Windows 10の最新Insider Previewには、ハイパーバイザーのユーザーモードAPIが追加されている。これにより、LinuxのプロセッサエミュレータのQEMUなどを動かすことができる

新しいGUI管理ツール「Project Honolulu」のプレビューも

 今回は、Windows Server Version 1803とは別にリリースされる、Webベースの新しいGUI管理ツール(Project Honolulu)のプレビューも同時に提供されている。

 現在、Windows Serverの管理ツールとしてはサーバーマネージャーが用意されている。また、デスクトップGUIなどを搭載していないServer Coreなどをリモートで管理するために、Remote Server Administration Tools(RAST)やPowershellのリモート管理のWinRMなどが用意されている。
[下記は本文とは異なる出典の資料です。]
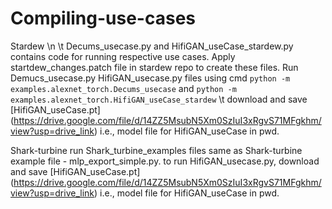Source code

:# Compiling-use-cases

Stardew \n
  \t Decums_usecase.py and HifiGAN_useCase_stardew.py contains code for running respective use cases. Apply   startdew_changes.patch file in stardew repo to create these files. Run Demucs_usecase.py HifiGAN_usecase.py files using cmd `python -m examples.alexnet_torch.Decums_usecase` and `python -m examples.alexnet_torch.HifiGAN_useCase_stardew` 
  \t download and save [HifiGAN_useCase.pt] (https://drive.google.com/file/d/14ZZ5MsubN5Xm0SzIuI3xRgvS71MFgkhm/view?usp=drive_link) i.e., model file for HifiGAN_useCase in pwd.

Shark-turbine
  run Shark_turbine_examples files same as Shark-turbine example file - mlp_export_simple.py. 
  to run HifiGAN_usecase.py, download and save [HifiGAN_useCase.pt] (https://drive.google.com/file/d/14ZZ5MsubN5Xm0SzIuI3xRgvS71MFgkhm/view?usp=drive_link) i.e., model file for HifiGAN_useCase in pwd.
  
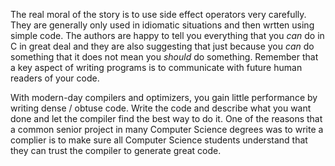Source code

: The real moral of the story is to use side effect operators very carefully.  They are generally only used in idiomatic situations
and then wrtten using simple code.   The authors are happy to tell you everything that you *can* do in C in great deal and they are
also suggesting that just because you *can* do something that it does not mean you *should* do something.  Remember that a key aspect
of writing programs is to communicate with future human readers of your code.

With modern-day compilers and optimizers, you gain little performance by writing dense / obtuse code.   Write the code
and describe what you want done and let the compiler find the best way to do it.
One of the reasons that a common senior project in many Computer Science degrees was to write a complier is to make sure
all Computer Science students understand that they can trust the compiler to generate great code.

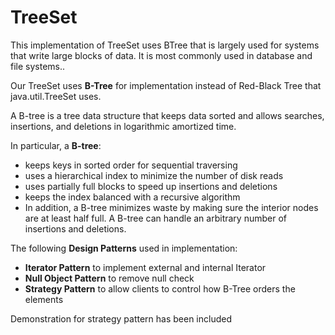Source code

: # TreeSet

This implementation of TreeSet uses BTree that is largely used for systems that write large blocks of data. It is most commonly used in database and file systems.. 

Our TreeSet uses **B-Tree** for implementation instead of
Red-Black Tree that java.util.TreeSet uses.

A B-tree is a tree data structure that keeps data sorted and allows searches, insertions, and deletions in
logarithmic amortized time. 

 In particular, a **B-tree**:

* keeps keys in sorted order for sequential traversing
* uses a hierarchical index to minimize the number of disk reads
* uses partially full blocks to speed up insertions and deletions
* keeps the index balanced with a recursive algorithm
* In addition, a B-tree minimizes waste by making sure the interior nodes are at least half full. A B-tree can handle an arbitrary number of insertions and deletions.


The following **Design Patterns** used in implementation:

* **Iterator Pattern**  to implement external and internal Iterator
* **Null Object Pattern** to remove null check
* **Strategy Pattern**  to allow clients to control how B-Tree orders the elements

Demonstration for strategy pattern has been included
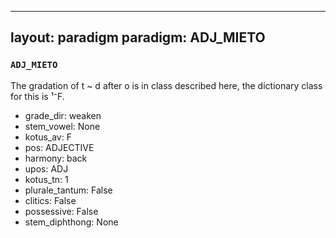 
---
layout: paradigm
paradigm: ADJ_MIETO
---
### ` ADJ_MIETO `

The gradation of t ~ d after o is in class described here, the dictionary class for this is ¹⁻F.
* grade_dir: weaken
* stem_vowel: None
* kotus_av: F
* pos: ADJECTIVE
* harmony: back
* upos: ADJ
* kotus_tn: 1
* plurale_tantum: False
* clitics: False
* possessive: False
* stem_diphthong: None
 Project Honoluluはこれらに代わるツールとして提供されるもので、サーバーだけでなくクライアントPCも一括して管理できる。また、フェイルオーバークラスター、ハイパーコンバージドクラスターなどのクラスター群や、Hyper-V Server 2016、パブリッククラウドのMicrosoft Azureの仮想マシン(IaaSのVM)、AzureのSite Recovery(Azureを利用したディザスタリカバリー)の管理にも対応している。

 つまり、オンプレミス、パブリッククラウドといった利用形態に関係なく、社内で運用しているサーバーやクラウドで動作している仮想マシンなどすべてを、Project Honoluluで一括管理可能になる。

 さらに、管理対象となるコンピュータのデバイスを確認したり、リモートデスクトップサービスで内部のファイルを操作したりすることが可能。ファイアウォールのコントロール、動作中のサービスの確認や操作、ストレージの状態管理なども行えるようになっているという。

 Project Honoluluを利用するためには、Windows Management Framework(WMF) 5.1が必要となる。ただしWMF 5.1がインストールされていれば、Project Honolulu専用のエージェントは必要ない。現状では、Windows 10、Windows Server 2016にはWMF 5.1が標準で搭載されているため、これらのコンピュータはエージェントレスで使用できる。

 Windows Server 2012/R2/2018/R2などに関しても、WMF 5.1をインストールすれば、Project Honoluluの管理対象として利用できる。

Project Honoluluは、モダンブラウザを使ったサーバー管理システム。Windows Management Framework(WMF)やWinRMを利用することで、エージェントレスで動作する(WMFやWinRMは、OSに同梱されている)
Windows Serverだけでなく、Windows 10などのクライアントも管理できる
WMF 5.1をインストールすれば、Windows Server 2008/R2/2012/R2なども管理可能だ
Project Honoluluは、オンプレミスのサーバーやクライアントだけでなく、パブリッククラウドの仮想マシンの管理も可能になる

 なお、サーバーマネージャーで提供されている機能もほとんどサポートされているとのこと。ただし注意が必要なのは、Microsoft Edge、Chrome、Firefoxなどのモダンブラウザでの動作が前提となっているため、IE11などの古いブラウザでは動作しない点だ。

 Project Honoluluは、Windows Server Version 1709がリリースされたときに、Technical Previewとして提供されており、Windows Server Version 1803がリリースされるタイミングで、Project Honoluluも正式リリースしたいと考えているようだ。利用にあたっては、特に費用は必要ない。

Project Honoluluの画面。Azureのコンソールと同じようなイメージを持つ。ブラウザベースでこれだけの管理ができる。ちなみに、ワークグループ設定のサーバーやクライアントをProject Honoluluに登録するには、各サーバーやクライアント側でTrusted Hostsの設定が必要
サーバーのデバイスなども簡単に管理できる。トラブルが起こっているデバイスも確認可能だ
サーバーのファイル操作も可能
サーバー上で動作しているプロセスも確認できる
サーバーマネージャーと同じくサーバーの機能などのインストールもできる

 Project Honoluluを見ていると、サーバーマネージャーからWebベースの管理システムへの移行が加速していくのだろうと思える。

 デスクトップGUIを搭載したWindows Serverには、さまざまなセキュリティホールが見つかっているため、毎月数多くの品質更新プログラムが配布されている。セキュリティ面を重要視するのであれば、Windows ServerからデスクトップGUIが排除されてコマンドライン中心のServer Coreがメインとなり、GUIで管理したければProject Honoluluを使ってWebベースで集中管理する、といった流れになるのかもしれない。

 いずれにしても、Project Honoluluはオンプレミスのサーバーやクライアント、パブリッククラウドの仮想マシンなども一括して管理できるため、IT管理者にとっても大きなメリットになるものだ。